Practical moves include targeted reskilling programs tied to real roles, career mobility paths that leverage AI skills, and redesigning work so that routine tasks are automated while cognitive, creative, and interpersonal work is elevated. It is a matter of design: create roles where humans and AI are partners rather than competitors.
Concrete steps leaders can take this quarter
- Run an AI value audit: Catalogue current AI initiatives and classify them by whether they reduce costs, create revenue, augment people, or redesign work.
- Rebalance the portfolio: Allocate at least 30–50% of new AI investment toward growth and augmentation plays, not just efficiency.
- Define new KPIs: Replace or supplement headcount-focused KPIs with revenue, retention, decision quality, and employee impact metrics.
- Stand up product teams: Move from project-based automation squads to product teams with clear ownership and user-centered roadmaps.
- Publish guardrails: Make transparency and accountability visible — publish policies on use, testing, and monitoring of models.
- Commit to people investments: Tie cost savings to workforce transformation: training, role redesign, and internal mobility programs.
Beware the common traps
There are predictable missteps. The most frequent are:
- Short-termism: Sacrificing strategic bets for immediate cost wins undermines long-term competitiveness.
- Misaligned incentives: Bonuses tied to cost metrics propel the wrong investments.
- Technical hubris: Deploying models without robust monitoring, testing, and human oversight invites errors and erodes trust.
- Neglecting human experience: Systems that frustrate employees or customers will generate resistive behaviors and lost adoption.
A cultural pivot more than a technology one
Perhaps the most important lesson is that this is a cultural and managerial question as much as it is a technical one. Leaders must tell a different story about AI. It is not a magic tool for trimming budgets; it is a lever for reimagining what organizations can do. That requires storytelling, patience, and a willingness to live with some ambiguity while building durable capabilities.
A call to the Work news community
Coverage matters.

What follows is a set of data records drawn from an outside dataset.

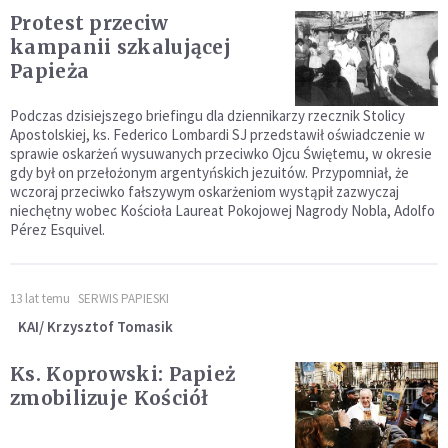
Protest przeciw
kampanii szkalującej
Papieża
Podczas dzisiejszego briefingu dla dziennikarzy rzecznik Stolicy
Apostolskiej, ks. Federico Lombardi SJ przedstawił oświadczenie w
sprawie oskarżeń wysuwanych przeciwko Ojcu Świętemu, w okresie
gdy był on przełożonym argentyńskich jezuitów. Przypomniał, że
wczoraj przeciwko fałszywym oskarżeniom wystąpił zazwyczaj
niechętny wobec Kościoła Laureat Pokojowej Nagrody Nobla, Adolfo
Pérez Esquivel.
13 lat temu
SERWIS PAPIESKI
KAI/ Krzysztof Tomasik
Ks. Koprowski: Papież
zmobilizuje Kościół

When reporting focuses predominantly on layoffs and automation as the face of AI, the public conversation narrows in ways that shape policy and corporate behavior. The Work news community is well positioned to broaden that narrative: elevate stories of augmentation, unpack choices leaders make about how to measure success, and hold organizations accountable to the full range of AI outcomes — not just the ones that make for quick headlines.
Nigel Vaz’s plea is not a denial of the efficiency gains AI can bring. It is a call for leadership to be bolder in imagining how those gains are used. Will savings be recycled into growth, reskilling, and product development — or funneled only into dividends and short-term margins? Those choices will determine whether AI becomes a force for reinvention, or merely a tool that quietly narrows the future.
For leaders and readers of Work news alike, the question is immediate: will we allow the story of AI at work to be written as a ledger of cuts, or will we insist on a broader narrative that foregrounds human potential, new value creation, and durable organizational renewal?